Too many were so drastically weakened that it took most of 1986 to get 
them up to any level of bee power at all. Remember many were down to a 
single seam of bees, often even that partial, and we got them through 
1986 in the hope of getting them through the winter................only 
to take a further heavy loss that winter too as they really had not 
built up enough to get through properly. Would have been better to clear 
the decks of these dinks and make fresh splits.

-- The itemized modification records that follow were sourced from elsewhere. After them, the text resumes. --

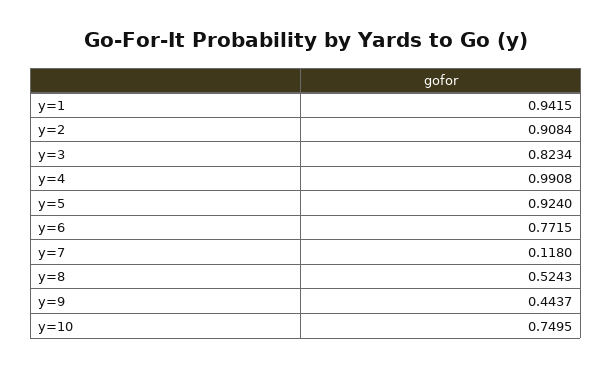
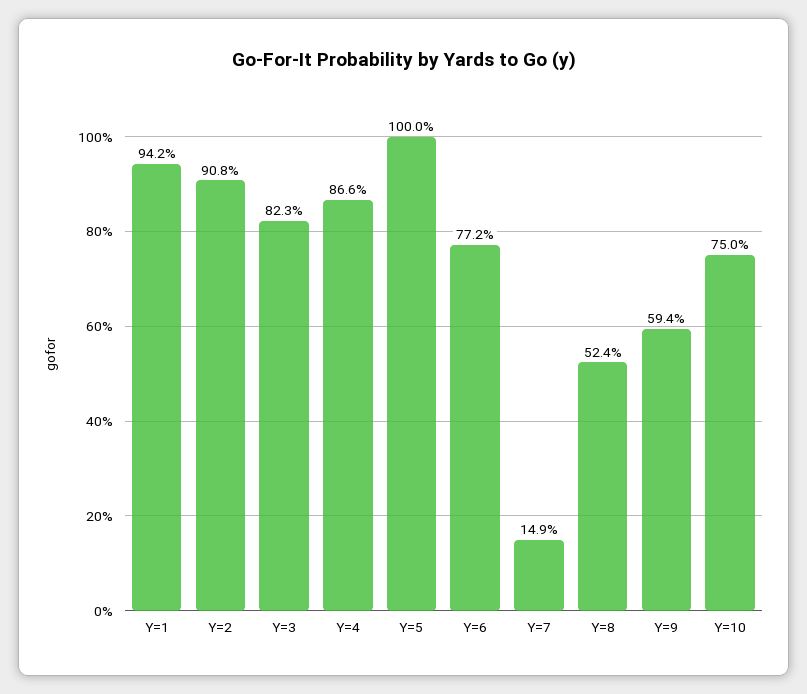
  {
    "y=1": 0.9415,
    "y=2": 0.9084,
    "y=3": 0.8234,
-   "y=4": 0.9908,
+   "y=4": 0.866,
-   "y=5": 0.924,
+   "y=5": 1,
    "y=6": 0.7715,
-   "y=7": 0.118,
+   "y=7": 0.149,
    "y=8": 0.5243,
-   "y=9": 0.4437,
+   "y=9": 0.594,
    "y=10": 0.7495
  }

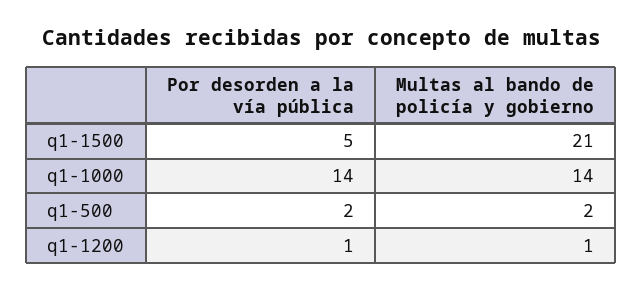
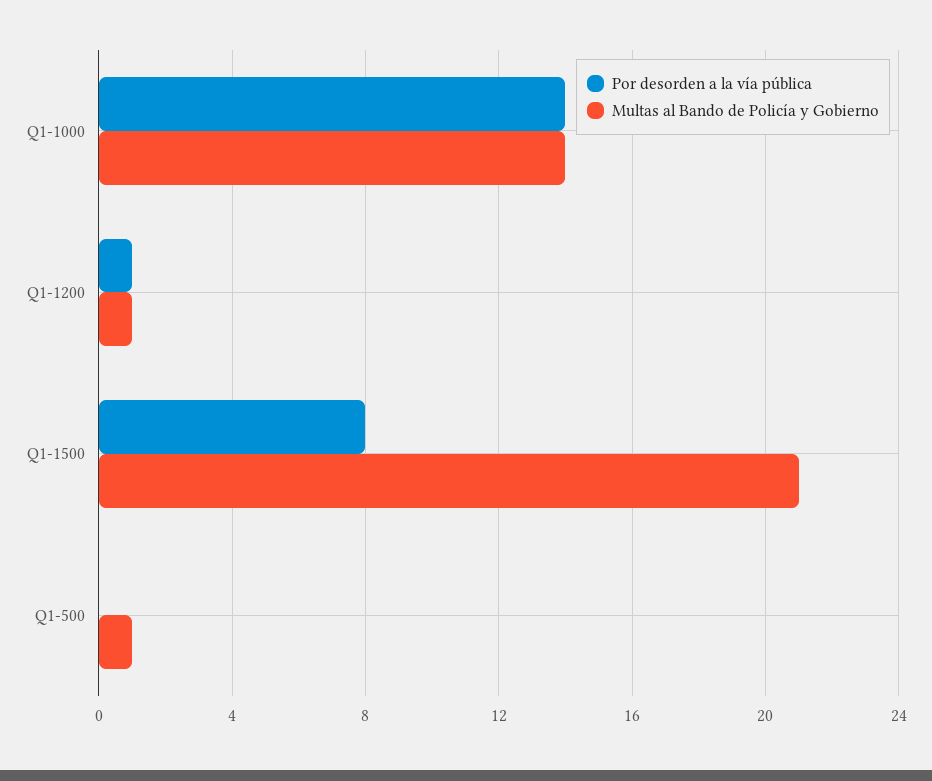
  {
    "Por desorden a la vía pública": {
-     "q1-1500": 5,
+     "q1-1500": 8,
      "q1-1000": 14,
-     "q1-500": 2,
+     "q1-500": 0,
      "q1-1200": 1
    },
    "Multas al bando de policía y gobierno": {
      "q1-1500": 21,
      "q1-1000": 14,
-     "q1-500": 2,
+     "q1-500": 1,
      "q1-1200": 1
    }
  }

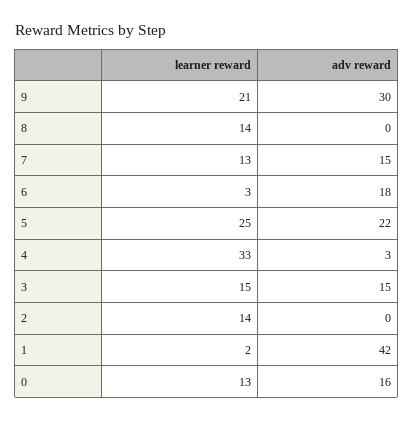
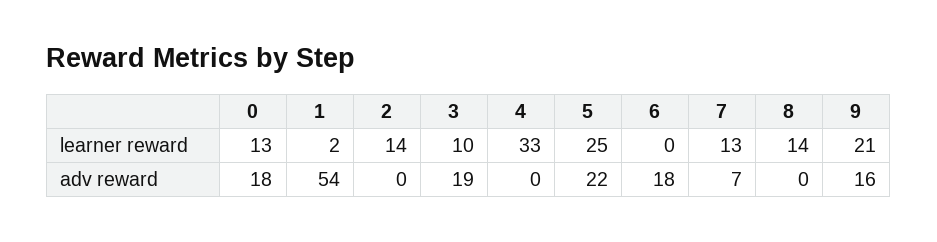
  {
    "learner reward": {
      "9": 21,
      "8": 14,
      "7": 13,
-     "6": 3,
+     "6": 0,
      "5": 25,
      "4": 33,
-     "3": 15,
+     "3": 10,
      "2": 14,
      "1": 2,
      "0": 13
    },
    "adv reward": {
-     "9": 30,
+     "9": 16,
      "8": 0,
-     "7": 15,
+     "7": 7,
      "6": 18,
      "5": 22,
-     "4": 3,
+     "4": 0,
-     "3": 15,
+     "3": 19,
      "2": 0,
-     "1": 42,
+     "1": 54,
-     "0": 16
+     "0": 18
    }
  }

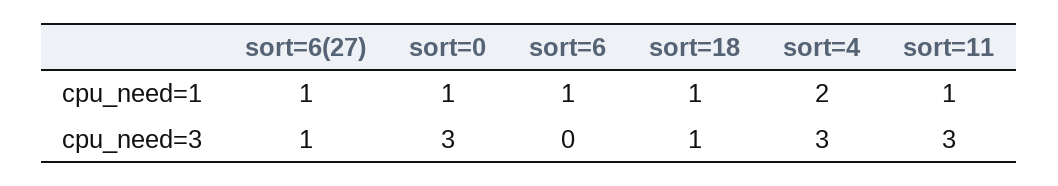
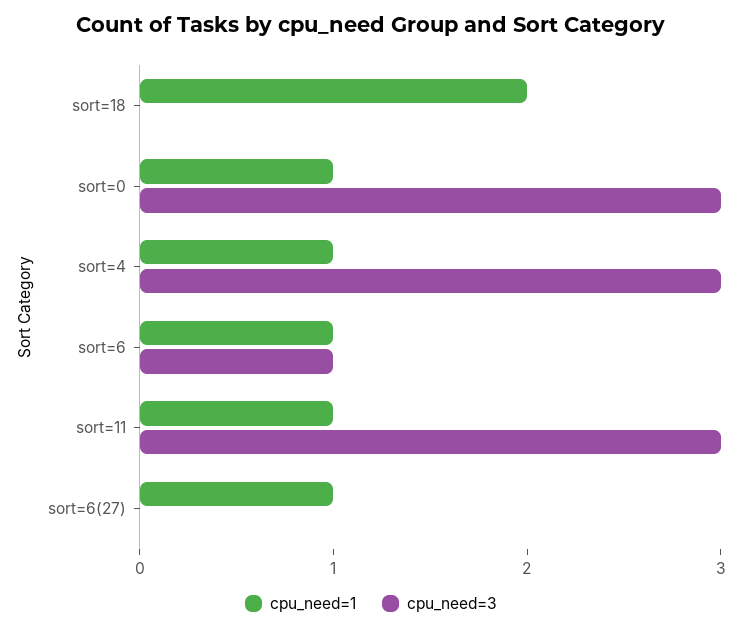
  {
    "cpu_need=1": {
      "sort=6(27)": 1,
      "sort=0": 1,
      "sort=6": 1,
-     "sort=18": 1,
+     "sort=18": 2,
-     "sort=4": 2,
+     "sort=4": 1,
      "sort=11": 1
    },
    "cpu_need=3": {
-     "sort=6(27)": 1,
+     "sort=6(27)": 0,
      "sort=0": 3,
-     "sort=6": 0,
+     "sort=6": 1,
-     "sort=18": 1,
+     "sort=18": 0,
      "sort=4": 3,
      "sort=11": 3
    }
  }

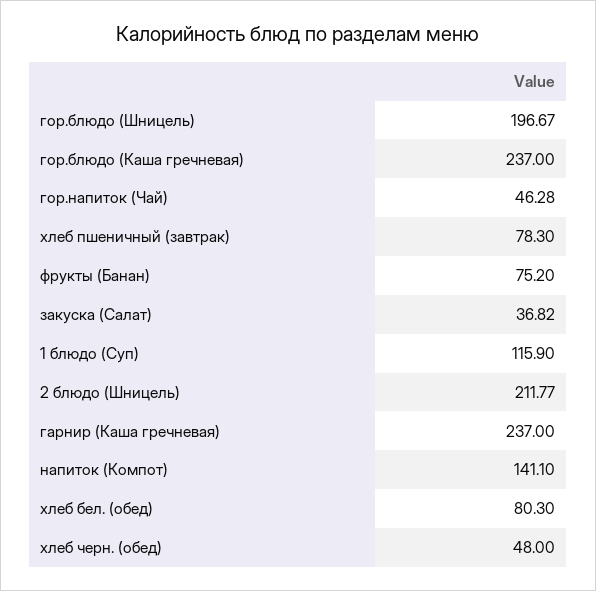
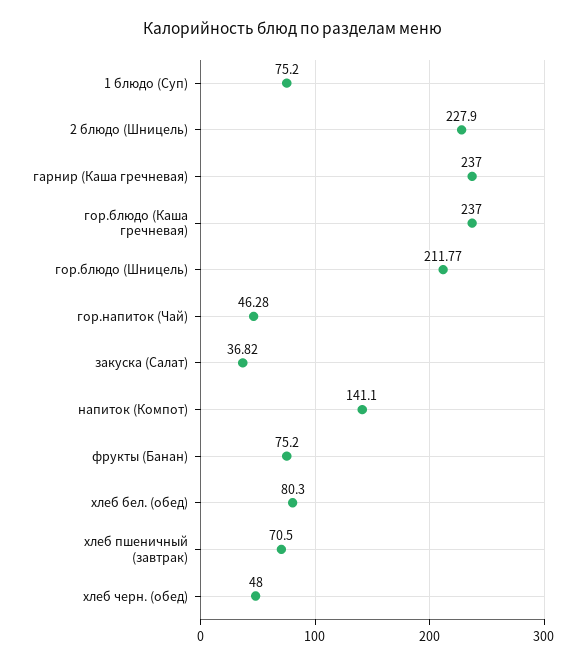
  {
-   "гор.блюдо (Шницель)": 196.67,
+   "гор.блюдо (Шницель)": 211.77,
    "гор.блюдо (Каша гречневая)": 237,
    "гор.напиток (Чай)": 46.28,
-   "хлеб пшеничный (завтрак)": 78.3,
+   "хлеб пшеничный (завтрак)": 70.5,
    "фрукты (Банан)": 75.2,
    "закуска (Салат)": 36.82,
-   "1 блюдо (Суп)": 115.9,
+   "1 блюдо (Суп)": 75.2,
-   "2 блюдо (Шницель)": 211.77,
+   "2 блюдо (Шницель)": 227.9,
    "гарнир (Каша гречневая)": 237,
    "напиток (Компот)": 141.1,
    "хлеб бел. (обед)": 80.3,
    "хлеб черн. (обед)": 48
  }

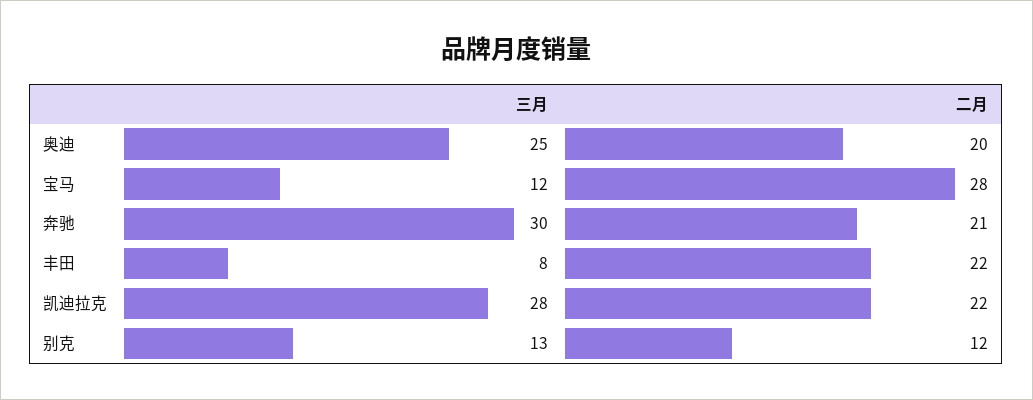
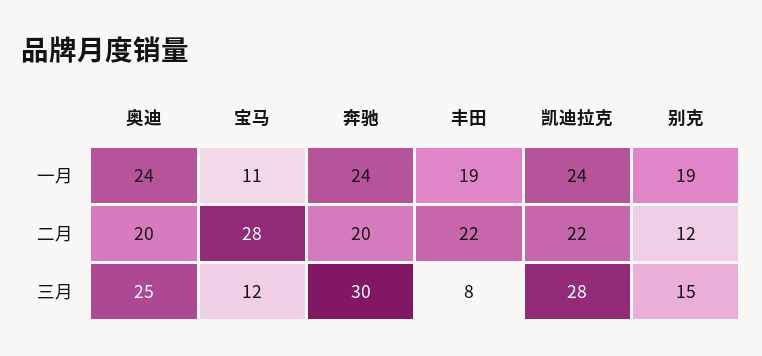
  {
    "三月": {
      "奥迪": 25,
      "宝马": 12,
      "奔驰": 30,
      "丰田": 8,
      "凯迪拉克": 28,
-     "别克": 13
+     "别克": 15
    },
    "二月": {
      "奥迪": 20,
      "宝马": 28,
-     "奔驰": 21,
+     "奔驰": 20,
      "丰田": 22,
      "凯迪拉克": 22,
      "别克": 12
-   }
+   },
+   "一月": {
+     "奥迪": 24,
+     "宝马": 11,
+     "奔驰": 24,
+     "丰田": 19,
+     "凯迪拉克": 24,
+     "别克": 19
+   }
  }

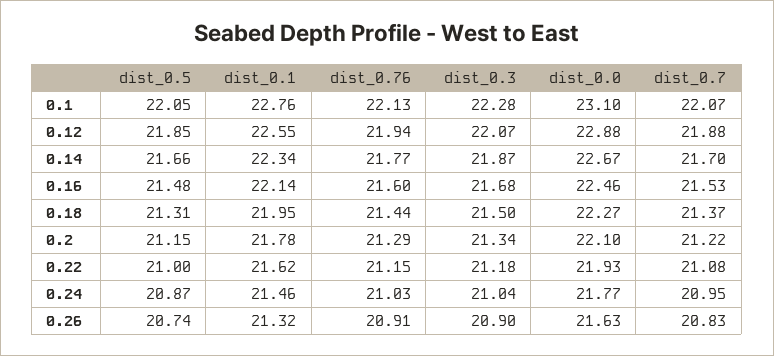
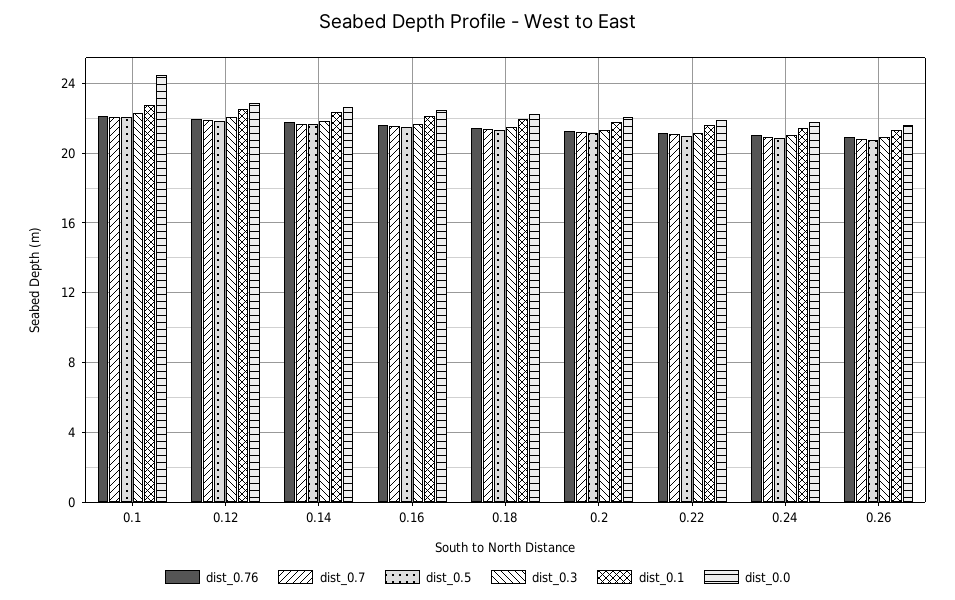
  {
    "dist_0.5": {
      "0.1": 22.05,
      "0.12": 21.85,
      "0.14": 21.66,
      "0.16": 21.48,
      "0.18": 21.31,
      "0.2": 21.15,
      "0.22": 21,
      "0.24": 20.87,
      "0.26": 20.74
    },
    "dist_0.1": {
      "0.1": 22.76,
      "0.12": 22.55,
      "0.14": 22.34,
      "0.16": 22.14,
      "0.18": 21.95,
      "0.2": 21.78,
      "0.22": 21.62,
      "0.24": 21.46,
      "0.26": 21.32
    },
    "dist_0.76": {
      "0.1": 22.13,
      "0.12": 21.94,
      "0.14": 21.77,
      "0.16": 21.6,
      "0.18": 21.44,
      "0.2": 21.29,
      "0.22": 21.15,
      "0.24": 21.03,
      "0.26": 20.91
    },
    "dist_0.3": {
      "0.1": 22.28,
      "0.12": 22.07,
      "0.14": 21.87,
      "0.16": 21.68,
      "0.18": 21.5,
      "0.2": 21.34,
      "0.22": 21.18,
      "0.24": 21.04,
      "0.26": 20.9
    },
    "dist_0.0": {
-     "0.1": 23.1,
+     "0.1": 24.5,
      "0.12": 22.88,
      "0.14": 22.67,
      "0.16": 22.46,
      "0.18": 22.27,
      "0.2": 22.1,
      "0.22": 21.93,
      "0.24": 21.77,
      "0.26": 21.63
    },
    "dist_0.7": {
      "0.1": 22.07,
      "0.12": 21.88,
      "0.14": 21.7,
      "0.16": 21.53,
      "0.18": 21.37,
      "0.2": 21.22,
      "0.22": 21.08,
      "0.24": 20.95,
      "0.26": 20.83
    }
  }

Same as CCD? I don't pretend to know, but for sure, once we were over 
the hump into summer 1987 (when I still had a stock of stores filled 
dead outs sealed up in my yard) colonies established in these self same 
boxes prospered as normal and there was never any evidence of bees 
avoiding them.

BTW, to anyone who wants to ask 'Why did you not feed 
them?'...........the hives were on our heather all through the dearth 
period. Heather yields like crazy in most conditions with adequate 
rainfall, with plenty of nectar and plenty of pollen. We had plentiful 
flowering, and all the bees were on a flowering crop.............all it 
needed to put things right was a week of reasonable weather....a lot 
less time than it would have taken to feed them all (closed hive top 
feeders here so you dont feed your neighbour too, which they would be 
happy to accept and not reciprocate!)......and it just seemed impossible 
that we would not get it. We didn't, and by the end of August the die 
was cast for the winter ahead.

This year? CCD/ Marie Celeste syndrome? None. Best wintering in living 
memory. Many apiaries with zero losses. Overall maybe 
3%..............and almost all of those are due to dud queens.